A principal reclamação dos especialistas é que a baixa sensibilidade pode induzir a pessoa a uma falsa crença de que já tem os anticorpos e, por isso, fazer com que ela relaxe nas medidas de higiene e distanciamento social.
Em nota, a Associação Brasileira de Biomedicina (ABBM), a Associação Brasileira de Medicina Diagnóstica (Abramed), a Confederação Nacional de Saúde (CNSaúde), a Sociedade Brasileira de Análises Clínicas (SBAC) e a Sociedade Brasileira de Patologia Clínica/Medicina Laboratorial (SBPC/ML) se dizem preocupadas com a decisão da Agência.

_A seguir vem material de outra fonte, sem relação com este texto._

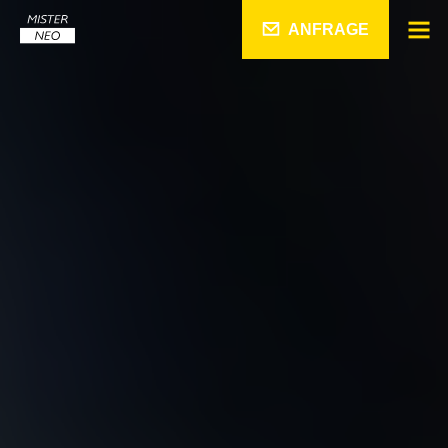
ANFRAGE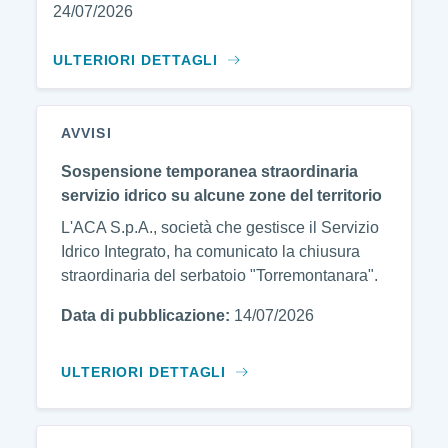
24/07/2026
ULTERIORI DETTAGLI
AVVISI
Sospensione temporanea straordinaria
servizio idrico su alcune zone del territorio
L'ACA S.p.A., società che gestisce il Servizio
Idrico Integrato, ha comunicato la chiusura
straordinaria del serbatoio "Torremontanara".
Data di pubblicazione:
14/07/2026
ULTERIORI DETTAGLI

“Não verificamos durante análise da proposta de alteração da RDC nº44/2009 citações sobre condicionantes ou mesmo a preocupação com a garantia de qualidade dos testes rápidos. Tendo conhecimento de que inúmeras evidências científicas apontam erros analíticos como a principal causa de falhas na realização dos testes laboratoriais remotos, destacamos que a RDC nº 302/2005, que atualmente regula a realização de exames fora de laboratórios clínicos, define requisitos essenciais para que os resultados obtidos sejam confiáveis”, diz o documento.
Outra preocupação das entidades é sobre a notificação obrigatória dos casos confirmados da doença: com a realização em farmácias, muitos resultados podem não ser informados ao governo, o que dificultaria decisões sobre o combate ao coronavírus.

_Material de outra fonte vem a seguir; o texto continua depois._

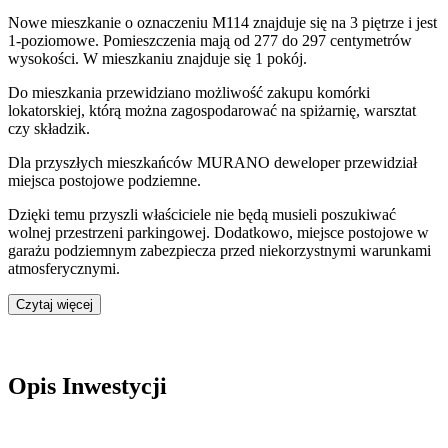
Nowe mieszkanie
o oznaczeniu
M114
znajduje się na 3 piętrze
i jest
1
-poziomow
e
. Pomieszczenia mają
od 277 do 297
centymetrów
wysokości. W
mieszkaniu
znajduje
się
1
pokój
.
Do
mieszkania
przewidziano możliwość zakupu komórki
lokatorskiej
, którą można zagospodarować na spiżarnię, warsztat
czy składzik.
Dla przyszłych mieszkańców
MURANO
deweloper przewidział
miejsca postojowe podziemne
.
Dzięki temu przyszli właściciele nie będą musieli poszukiwać
wolnej przestrzeni parkingowej.
Dodatkowo, miejsce postojowe w
garażu podziemnym zabezpiecza przed niekorzystnymi warunkami
atmosferycznymi.
Czytaj więcej
Opis Inwestycji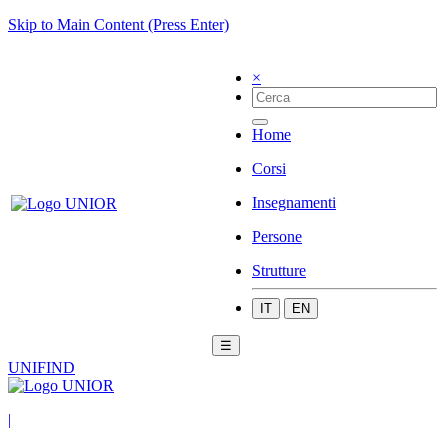
Skip to Main Content (Press Enter)
×
Home
Corsi
Insegnamenti
Persone
Strutture
IT
EN
☰
UNIFIND
|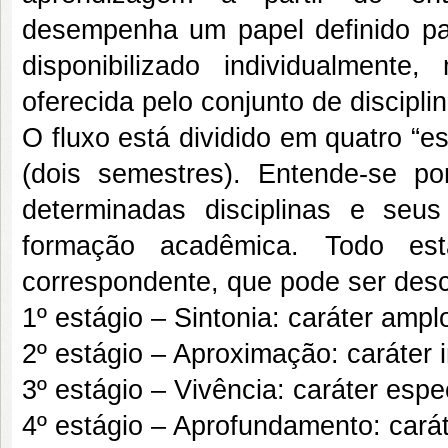
desempenha um papel definido pa
disponibilizado individualment
oferecida pelo conjunto de discipli
O fluxo está dividido em quatro “
(dois semestres). Entende-se p
determinadas disciplinas e se
formação acadêmica. Todo est
correspondente, que pode ser desc
1º estágio – Sintonia: caráter ampl
2º estágio – Aproximação: caráter i
3º estágio – Vivência: caráter espe
4º estágio – Aprofundamento: caráte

A Anvisa não respondeu aos questionamentos do Metrópoles até o fechamento desta reportagem. Em nota lida no Jornal Nacional, o órgão “atesta a qualidade e a confiabilidade dos testes”, afirma que a autorização só acontece depois de comprovado o bom funcionamento do exame e alerta que erros devem ser notificados à agência.